Philosophy Courses

Philosophy Courses

The curriculum is divided into historical and topical courses as well as research seminars and cross-listed courses. The historical courses deal with an epoch or an individual thinker; the topical courses with an area (e.g. ethics or metaphysics) or an issue (e.g. immortality or potentiality). But both types of courses are, in different ways, historical and topical. The topical courses draw from the entire textual history and the historical courses engage the issues through the thinker or thinkers studied. Research seminars especially encourage writing for publication for doctoral students while cross-listed courses are typically taken with upper-level undergraduates. All courses aim to encourage philosophical reflection, to arrive at the very "first things."
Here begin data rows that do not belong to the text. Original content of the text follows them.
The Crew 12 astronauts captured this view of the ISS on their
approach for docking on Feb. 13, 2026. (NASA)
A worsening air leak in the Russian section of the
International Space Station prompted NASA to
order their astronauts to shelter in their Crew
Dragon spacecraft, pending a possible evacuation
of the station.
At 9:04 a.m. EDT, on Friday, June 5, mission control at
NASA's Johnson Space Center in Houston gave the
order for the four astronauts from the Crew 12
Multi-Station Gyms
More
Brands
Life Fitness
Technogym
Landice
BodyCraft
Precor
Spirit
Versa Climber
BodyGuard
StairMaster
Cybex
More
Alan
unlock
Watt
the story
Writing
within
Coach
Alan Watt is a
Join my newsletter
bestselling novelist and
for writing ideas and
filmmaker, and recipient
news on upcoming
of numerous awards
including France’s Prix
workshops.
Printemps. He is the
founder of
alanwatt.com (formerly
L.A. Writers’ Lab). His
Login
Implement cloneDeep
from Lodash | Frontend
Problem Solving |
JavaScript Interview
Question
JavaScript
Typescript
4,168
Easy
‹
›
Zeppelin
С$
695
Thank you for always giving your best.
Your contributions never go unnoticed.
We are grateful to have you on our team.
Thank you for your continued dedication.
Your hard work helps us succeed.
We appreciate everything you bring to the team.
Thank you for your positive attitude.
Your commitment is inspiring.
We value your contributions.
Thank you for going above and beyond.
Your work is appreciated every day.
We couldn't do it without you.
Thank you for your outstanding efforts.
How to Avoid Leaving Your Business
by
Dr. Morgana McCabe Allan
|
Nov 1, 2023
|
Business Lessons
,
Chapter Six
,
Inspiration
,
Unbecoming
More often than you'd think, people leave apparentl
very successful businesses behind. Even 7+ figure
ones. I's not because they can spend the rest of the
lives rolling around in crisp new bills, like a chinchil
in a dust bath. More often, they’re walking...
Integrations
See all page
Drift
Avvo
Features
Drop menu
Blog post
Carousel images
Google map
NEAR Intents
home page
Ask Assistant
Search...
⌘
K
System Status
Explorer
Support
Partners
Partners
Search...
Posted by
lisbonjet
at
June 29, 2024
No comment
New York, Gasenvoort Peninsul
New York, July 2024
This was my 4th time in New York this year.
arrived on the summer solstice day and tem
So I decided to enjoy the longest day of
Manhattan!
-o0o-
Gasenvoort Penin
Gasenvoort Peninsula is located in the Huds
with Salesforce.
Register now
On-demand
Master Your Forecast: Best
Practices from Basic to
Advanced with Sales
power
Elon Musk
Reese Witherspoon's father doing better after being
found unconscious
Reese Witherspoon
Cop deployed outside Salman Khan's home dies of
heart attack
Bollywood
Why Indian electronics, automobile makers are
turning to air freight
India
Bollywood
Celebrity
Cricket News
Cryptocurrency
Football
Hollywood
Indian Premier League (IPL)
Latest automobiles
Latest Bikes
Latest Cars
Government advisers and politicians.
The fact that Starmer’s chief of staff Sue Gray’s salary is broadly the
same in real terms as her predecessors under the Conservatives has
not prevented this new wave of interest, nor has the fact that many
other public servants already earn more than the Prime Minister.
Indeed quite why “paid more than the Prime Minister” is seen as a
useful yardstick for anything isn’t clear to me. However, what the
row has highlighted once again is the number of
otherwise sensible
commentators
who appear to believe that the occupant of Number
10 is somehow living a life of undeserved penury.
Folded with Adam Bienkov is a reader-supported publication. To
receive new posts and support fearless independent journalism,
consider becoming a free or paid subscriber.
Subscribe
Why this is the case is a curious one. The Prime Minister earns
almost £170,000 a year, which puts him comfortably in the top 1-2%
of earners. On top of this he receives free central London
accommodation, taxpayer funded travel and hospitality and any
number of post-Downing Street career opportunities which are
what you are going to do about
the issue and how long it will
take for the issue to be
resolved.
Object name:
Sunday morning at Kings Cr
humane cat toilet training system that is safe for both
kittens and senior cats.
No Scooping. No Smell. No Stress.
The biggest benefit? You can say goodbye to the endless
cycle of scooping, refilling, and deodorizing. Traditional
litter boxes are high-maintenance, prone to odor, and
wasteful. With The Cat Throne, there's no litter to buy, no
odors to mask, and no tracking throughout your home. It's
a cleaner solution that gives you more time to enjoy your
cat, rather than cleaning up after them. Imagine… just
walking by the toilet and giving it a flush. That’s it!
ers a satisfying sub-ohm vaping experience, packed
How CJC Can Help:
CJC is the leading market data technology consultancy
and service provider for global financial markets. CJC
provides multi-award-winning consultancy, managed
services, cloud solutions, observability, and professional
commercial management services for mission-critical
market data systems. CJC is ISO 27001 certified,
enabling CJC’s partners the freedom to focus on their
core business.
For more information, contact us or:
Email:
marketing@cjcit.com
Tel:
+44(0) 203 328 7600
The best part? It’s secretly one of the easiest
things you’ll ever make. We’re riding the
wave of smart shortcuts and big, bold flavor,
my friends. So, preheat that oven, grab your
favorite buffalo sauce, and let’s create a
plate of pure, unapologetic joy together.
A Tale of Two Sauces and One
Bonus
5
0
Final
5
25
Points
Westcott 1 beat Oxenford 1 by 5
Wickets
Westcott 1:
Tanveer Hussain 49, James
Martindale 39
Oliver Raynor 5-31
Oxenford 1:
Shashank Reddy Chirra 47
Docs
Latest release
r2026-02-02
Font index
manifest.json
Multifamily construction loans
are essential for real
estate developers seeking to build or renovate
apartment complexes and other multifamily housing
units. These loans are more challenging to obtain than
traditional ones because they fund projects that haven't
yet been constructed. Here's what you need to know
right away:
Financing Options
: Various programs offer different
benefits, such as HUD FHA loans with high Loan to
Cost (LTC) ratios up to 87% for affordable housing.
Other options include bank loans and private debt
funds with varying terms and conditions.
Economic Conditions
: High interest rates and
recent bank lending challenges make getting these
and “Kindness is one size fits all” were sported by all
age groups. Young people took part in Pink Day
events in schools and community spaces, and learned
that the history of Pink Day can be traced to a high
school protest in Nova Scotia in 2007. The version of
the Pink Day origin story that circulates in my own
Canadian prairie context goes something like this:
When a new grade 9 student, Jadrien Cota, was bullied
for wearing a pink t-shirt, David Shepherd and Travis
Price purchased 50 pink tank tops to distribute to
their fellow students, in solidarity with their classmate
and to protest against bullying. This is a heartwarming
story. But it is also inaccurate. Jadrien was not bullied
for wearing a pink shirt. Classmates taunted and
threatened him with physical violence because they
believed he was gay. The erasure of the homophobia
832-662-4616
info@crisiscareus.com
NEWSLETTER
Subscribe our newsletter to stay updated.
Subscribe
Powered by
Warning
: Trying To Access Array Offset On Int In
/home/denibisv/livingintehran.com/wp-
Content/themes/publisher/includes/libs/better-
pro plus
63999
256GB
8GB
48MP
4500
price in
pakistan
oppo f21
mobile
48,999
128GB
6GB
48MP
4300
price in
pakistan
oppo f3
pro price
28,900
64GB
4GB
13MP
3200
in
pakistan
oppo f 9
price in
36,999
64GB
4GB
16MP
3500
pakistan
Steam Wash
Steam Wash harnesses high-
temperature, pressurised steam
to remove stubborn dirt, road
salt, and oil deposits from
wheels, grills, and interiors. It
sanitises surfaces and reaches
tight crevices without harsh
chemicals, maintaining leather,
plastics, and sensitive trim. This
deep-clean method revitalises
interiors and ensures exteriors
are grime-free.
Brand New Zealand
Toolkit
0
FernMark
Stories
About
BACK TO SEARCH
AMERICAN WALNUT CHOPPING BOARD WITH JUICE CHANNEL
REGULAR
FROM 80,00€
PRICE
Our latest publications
Study classical texts from Plato to Wittgenstein

 

A ten-week seminar concerning many of the professional skills required for success as graduate students and future professors and scholars. This course is now required of all PhD students.
5000-level courses include a mixture of undergraduate and graduate students, including some undergraduates with majors other than philosophy. In addition, some undergraduate courses are cross-listed as graduate courses, designated by the numbers from 5301 to 5310, in which the instructor provides additional requirements for the graduate participants. Only two such courses may count toward completion of PhD requirements. There is no such limit for courses numbered 5311 and higher, which include courses such as Philosophy of Law, Philosophy of History, and Philosophy of Technology—though graduate students should remember, again, that these courses may include undergraduate non-majors.
Courses offered at the 6000 level are historical in orientation. Those designated as “text seminars” are particularly helpful as guides to advanced study of the history of philosophy. Text seminars covering six historical periods (Antiquity, Late Antiquity and the Early Middle Ages, the Later Middle Ages, Early Modernity, Later Modernity, and Postmodernity) are offered on a three-year cycle; each seminar covers one or more important works from the relevant period and prepares students for independent study of the period as a whole. Although the historical courses are not sufficient to prepare for the comprehensive exam, they are an especially important element in that preparation.
Courses at the 7000 level are topically oriented. Courses addressing the central topics of contemporary philosophical inquiry—Epistemology, Ethics, Philosophical Anthropology, Philosophy of God, Metaphysics, and the Nature of Tradition—are offered on a regular basis. Other topical courses, such as Aesthetics, Philosophy of Language, Philosophy of Nature, and Philosophy of Science, are offered from time to time; many of these courses are offered at other times as cross-listed undergraduate courses (see the discussion of 5000-level courses above). The 7000-level courses are also an important element in the preparation for comprehensive exams.
These seminars are usually limited to doctoral students, and they reflect current faculty research interests. They are offered at the 8000 level. Although all graduate courses aim to prepare the student to engage in independent scholarship, these courses especially encourage writing for publication.